Asia and Spain, Hand in Hand
Text: Rodrigo García Fernández /©ICEX
Translation: Jenny McDonald /©ICEX
Image: Spanish chef Alberto Chicote
Happiness. This is what Alberto Chicote seeks in his cuisine. "I want my customers to be happy, to leave the restaurant feeling contented". Without artifice or unnecessary complications. This Madrid-born chef, born in 1968, made his name at the NoDo restaurant first, then at Pan de Lujo, both of them in the Spanish capital. And it is there that he exercises his creativity in crossover Oriental-Mediterranean cuisine.
Alberto studied at the Casa de Campo Hospitality School in Madrid and learnt his trade from Luis Irízar at the Hotel Alcalá and from Toñi Vicente at her first restaurant, Sibaris, in Vigo (Galicia). He worked in Switzerland for two years and on his return to Madrid, he was taken on in two leading kitchens, La Taberna de Liria and El Cenador de Salvador.
With the change of the century, he accepted an offer from entrepreneur Benjamin Calles to work on crossover cuisine between Oriental (mostly Japanese) and Mediterranean styles, and participated in the opening of NoDo. After their success with the Madrid public, this manager-chef team set up Pan de Lujo, their second culinary establishment in the city.

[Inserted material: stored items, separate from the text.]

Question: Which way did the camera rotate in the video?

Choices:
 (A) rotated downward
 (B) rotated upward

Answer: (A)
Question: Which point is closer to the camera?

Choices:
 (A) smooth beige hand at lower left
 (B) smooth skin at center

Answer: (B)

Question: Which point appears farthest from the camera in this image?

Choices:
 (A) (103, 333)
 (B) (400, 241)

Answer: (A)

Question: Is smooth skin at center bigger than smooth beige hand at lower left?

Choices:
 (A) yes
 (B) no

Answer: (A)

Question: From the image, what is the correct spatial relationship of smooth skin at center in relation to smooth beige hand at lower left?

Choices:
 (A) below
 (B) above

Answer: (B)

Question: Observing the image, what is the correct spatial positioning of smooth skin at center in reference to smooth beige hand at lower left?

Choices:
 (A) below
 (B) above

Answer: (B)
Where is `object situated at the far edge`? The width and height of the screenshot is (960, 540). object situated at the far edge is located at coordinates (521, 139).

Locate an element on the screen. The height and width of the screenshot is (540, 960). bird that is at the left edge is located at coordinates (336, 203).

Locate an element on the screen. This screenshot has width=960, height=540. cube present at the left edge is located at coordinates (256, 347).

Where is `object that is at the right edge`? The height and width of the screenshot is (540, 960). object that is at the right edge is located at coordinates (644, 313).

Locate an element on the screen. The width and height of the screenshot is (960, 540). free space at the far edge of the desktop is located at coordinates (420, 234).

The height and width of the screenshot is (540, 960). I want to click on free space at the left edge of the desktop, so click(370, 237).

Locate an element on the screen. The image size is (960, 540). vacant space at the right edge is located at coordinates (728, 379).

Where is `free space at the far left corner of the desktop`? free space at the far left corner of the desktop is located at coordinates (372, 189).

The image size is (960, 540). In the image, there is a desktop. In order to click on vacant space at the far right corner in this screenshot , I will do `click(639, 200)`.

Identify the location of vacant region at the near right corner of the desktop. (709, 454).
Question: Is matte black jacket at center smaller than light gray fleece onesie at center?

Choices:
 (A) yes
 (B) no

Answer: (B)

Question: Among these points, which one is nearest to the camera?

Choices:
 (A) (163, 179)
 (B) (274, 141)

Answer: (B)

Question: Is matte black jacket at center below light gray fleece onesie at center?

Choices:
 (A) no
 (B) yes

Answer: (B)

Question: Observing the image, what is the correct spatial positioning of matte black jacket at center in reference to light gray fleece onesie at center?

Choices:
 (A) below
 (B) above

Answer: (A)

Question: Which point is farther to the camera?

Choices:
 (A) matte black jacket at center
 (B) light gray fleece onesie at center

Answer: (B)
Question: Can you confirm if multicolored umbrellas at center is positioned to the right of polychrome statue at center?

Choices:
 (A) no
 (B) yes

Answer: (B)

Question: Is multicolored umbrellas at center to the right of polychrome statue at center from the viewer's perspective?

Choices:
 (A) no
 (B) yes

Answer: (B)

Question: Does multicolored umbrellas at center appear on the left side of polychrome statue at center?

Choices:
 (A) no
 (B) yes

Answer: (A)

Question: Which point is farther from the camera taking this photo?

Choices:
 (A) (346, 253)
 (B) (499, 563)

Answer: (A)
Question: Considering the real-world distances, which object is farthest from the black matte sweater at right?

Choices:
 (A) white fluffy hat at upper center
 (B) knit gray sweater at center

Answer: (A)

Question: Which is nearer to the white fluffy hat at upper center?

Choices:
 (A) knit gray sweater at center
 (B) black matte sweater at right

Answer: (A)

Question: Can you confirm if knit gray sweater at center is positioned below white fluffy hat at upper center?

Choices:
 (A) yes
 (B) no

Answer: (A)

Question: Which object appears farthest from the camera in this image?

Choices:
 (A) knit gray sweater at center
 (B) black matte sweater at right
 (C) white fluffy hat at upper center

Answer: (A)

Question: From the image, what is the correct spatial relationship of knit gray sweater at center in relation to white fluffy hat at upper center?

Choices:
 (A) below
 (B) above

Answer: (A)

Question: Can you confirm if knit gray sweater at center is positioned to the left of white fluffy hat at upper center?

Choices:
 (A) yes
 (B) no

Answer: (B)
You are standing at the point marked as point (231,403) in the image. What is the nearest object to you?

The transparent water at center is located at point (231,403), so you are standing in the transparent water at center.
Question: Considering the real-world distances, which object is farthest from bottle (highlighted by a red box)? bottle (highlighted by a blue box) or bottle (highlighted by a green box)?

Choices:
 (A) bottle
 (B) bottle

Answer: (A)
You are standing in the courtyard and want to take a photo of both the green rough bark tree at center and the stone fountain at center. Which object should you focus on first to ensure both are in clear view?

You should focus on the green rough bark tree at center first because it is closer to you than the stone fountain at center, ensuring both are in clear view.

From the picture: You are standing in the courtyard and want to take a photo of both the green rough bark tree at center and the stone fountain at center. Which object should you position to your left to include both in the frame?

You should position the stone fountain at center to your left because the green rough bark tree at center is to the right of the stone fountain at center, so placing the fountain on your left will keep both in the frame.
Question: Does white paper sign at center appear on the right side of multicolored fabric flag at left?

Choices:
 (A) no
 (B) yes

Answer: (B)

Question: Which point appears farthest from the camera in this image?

Apart from top-quality ingredients, this chef stresses two important aspects: the degree of cooking, and salt. He is also interested in the harmony between the dish and what goes with it. He always remembers the advice given him by his teacher Salvador Gallego: "Sacrifice your stomach before your pride". That is, taste, taste and taste again. Not a single ingredient or part of a dish can be allowed to turn out any less than perfect, so a constant watch must be kept over all sauces and garnishes.
In March 2012, Alberto Chicote announced that he was venturing out on his own to get involved in new professional projects without Benjamin Calles, his business partner for many years. Chicote started in 2012 to be a TV star chef thanks his appareance in Spanish version of TV show Kitchen Nightmares. And in 2014 he opened a new restaruant in Madrid, called Yakitoro. Though the menu is inspired by traditional Japanese yakitori (brochettes), cooked on grills in-view of customers, this Madrid restaurant takes traditional Spanish culinary concepts like patatas bravas and cocido madrileño and, essentially, grills them on a stick.